Development of Long-Acting Injectable Ketamine Loaded PLGA Microparticles as a Non-opioid Analgesic

Abstract

Background/Objective: Ketamine, a psychedelic, is a noncompetitive N-methyl-D-aspartate receptor antagonist that may also bind to mu opioid receptors.  Historically, it has been used as an anesthetic (Ketalar^Ò), although now has found uses as a novel, quick acting, antidepressant for treatment-resistant depression (Spravator^Ò) and could be used as an adjuvant to opioid analgesia providing opioid-sparing effects.  One major advantage over opioids is Ketamine does not suffer from respiratory depression and maintains patent airways during anesthesia.  Ketamine is only available as a short-acting injectable solution or a nasal spray. Our goal is to develop a long-acting injectable form in a biodegradable matrix poly(lactic-co-glycolic) acid (PLGA) that does not have a burst release and provides 5-7 days of steady-state plasma levels. 

Methods: A mechanistic approach towards development of a long-acting injectable began with a solubility screen of Ketamine. Based on these results, experiments began with an oil in water emulsification with two theoretical drug loadings (25% and 40%) and two processing conditions – (1) aqueous extraction and (2) aqueous extraction, intermediate drying, and a 25% Ethanol wash.  The formulations were characterized for drug loading, drug release, and crystallinity and imaged using scanning electron microscopy (SEM). 

Results: Minimal differences were noted in the release profiles between formulations.

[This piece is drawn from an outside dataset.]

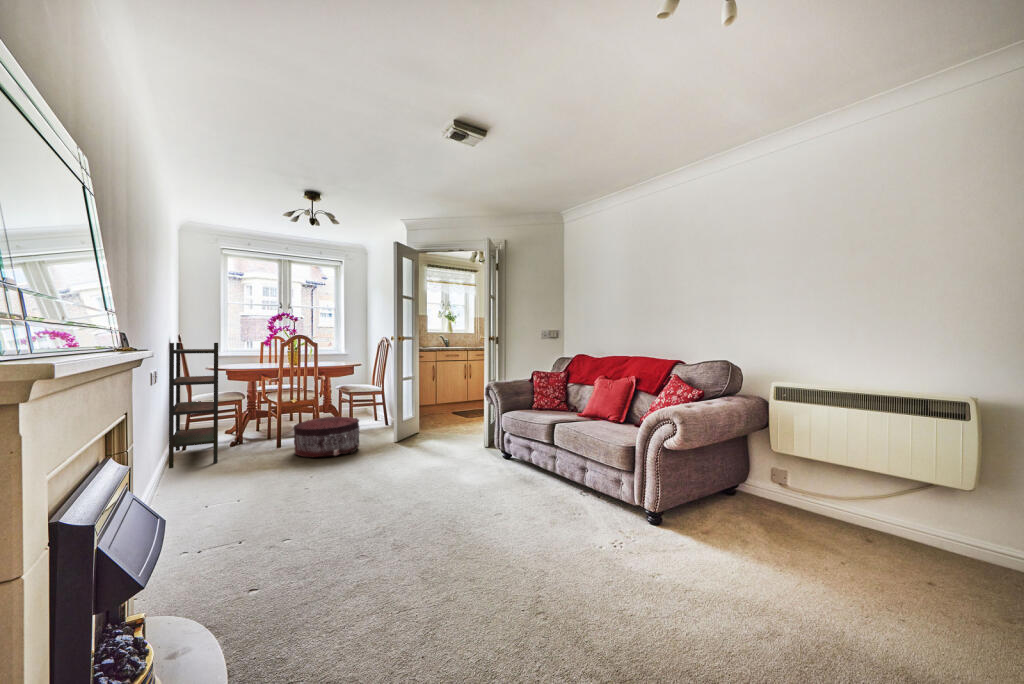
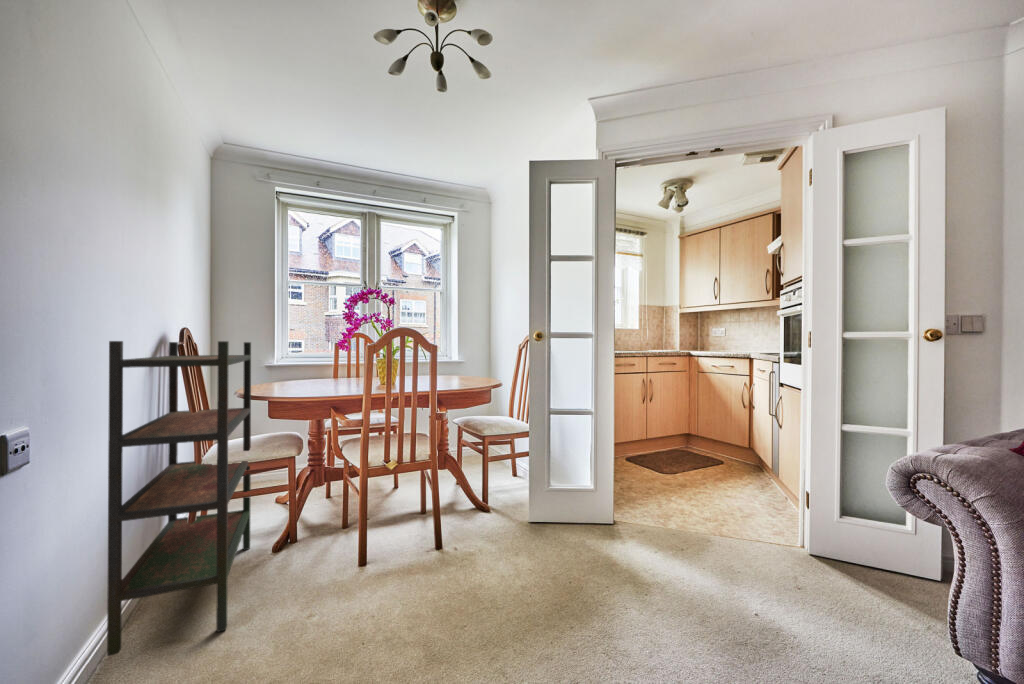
pouf: present [293,416,359,457] -> none [394,496,538,626]

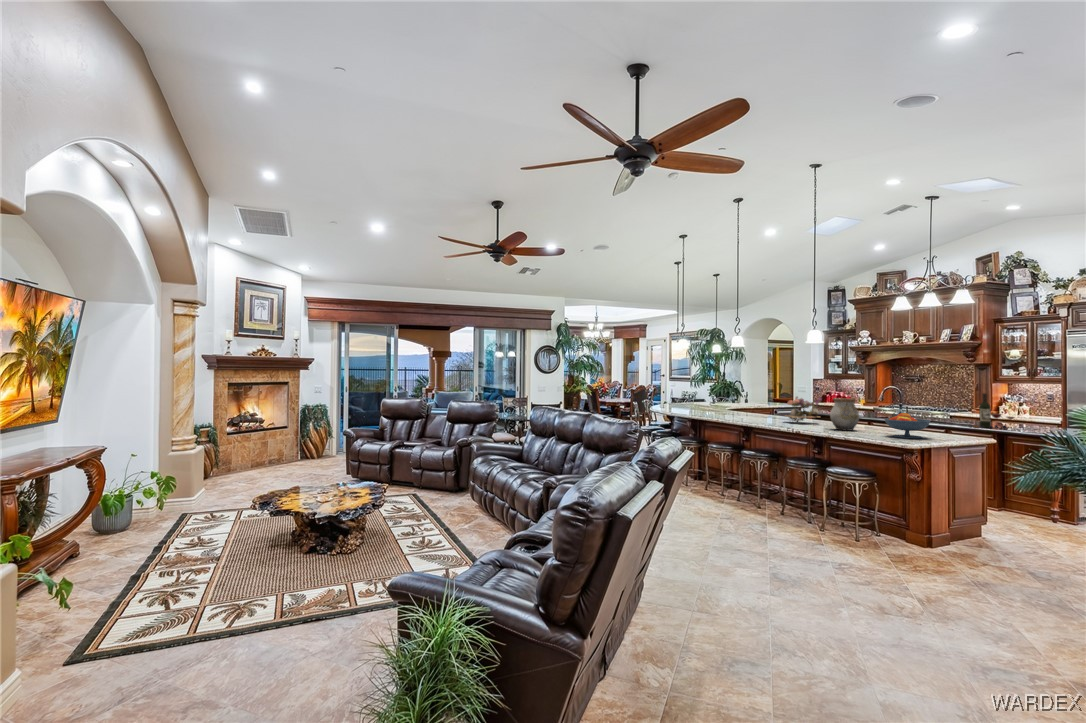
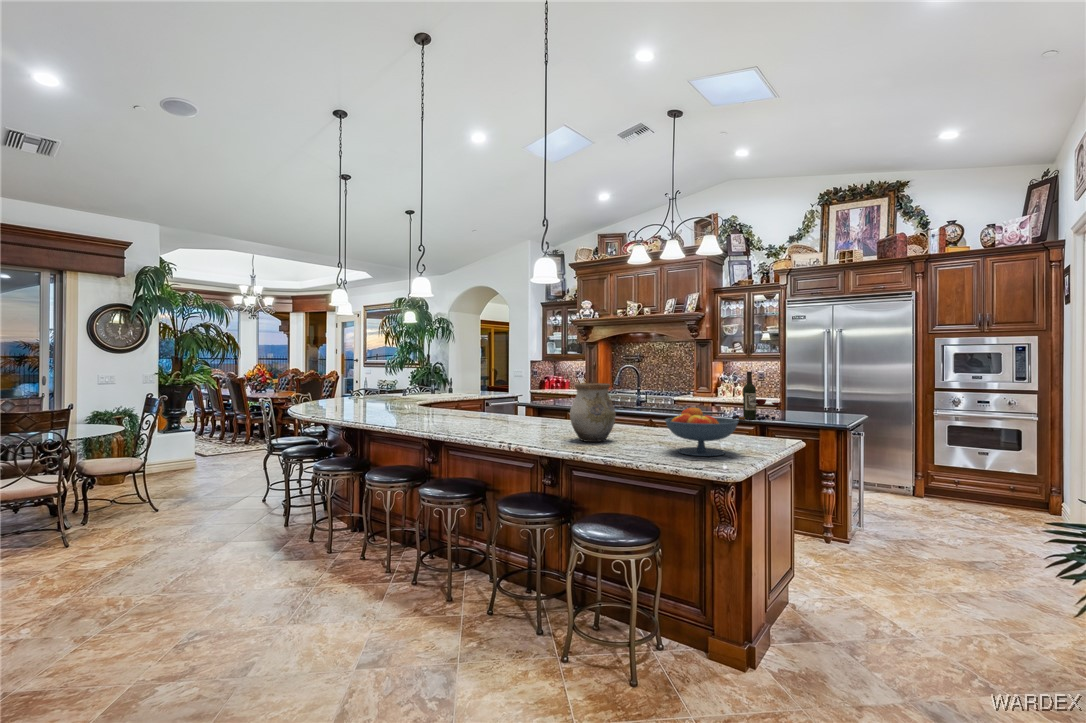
flower arrangement: present [786,396,822,422] -> none [493,379,552,427]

Although, a significant difference was noted between the two processing conditions, where the extra intermediate drying step and 25% ethanol wash resulted in a significant slowing of the drug release rate. 

Conclusion and Implications: The difference in release kinetics is hypothesized to be due to densification of the PLGA matrix, based on the increase in surface roughness/wrinkling in the SEM images, crystallinity increase, and on their respective powder x-ray diffraction patterns.  Our preliminary results demonstrate the feasibility of a longer acting Ketamine using PLGA. Further refinement of these formulations and rodent pharmacokinetic studies will be done in future.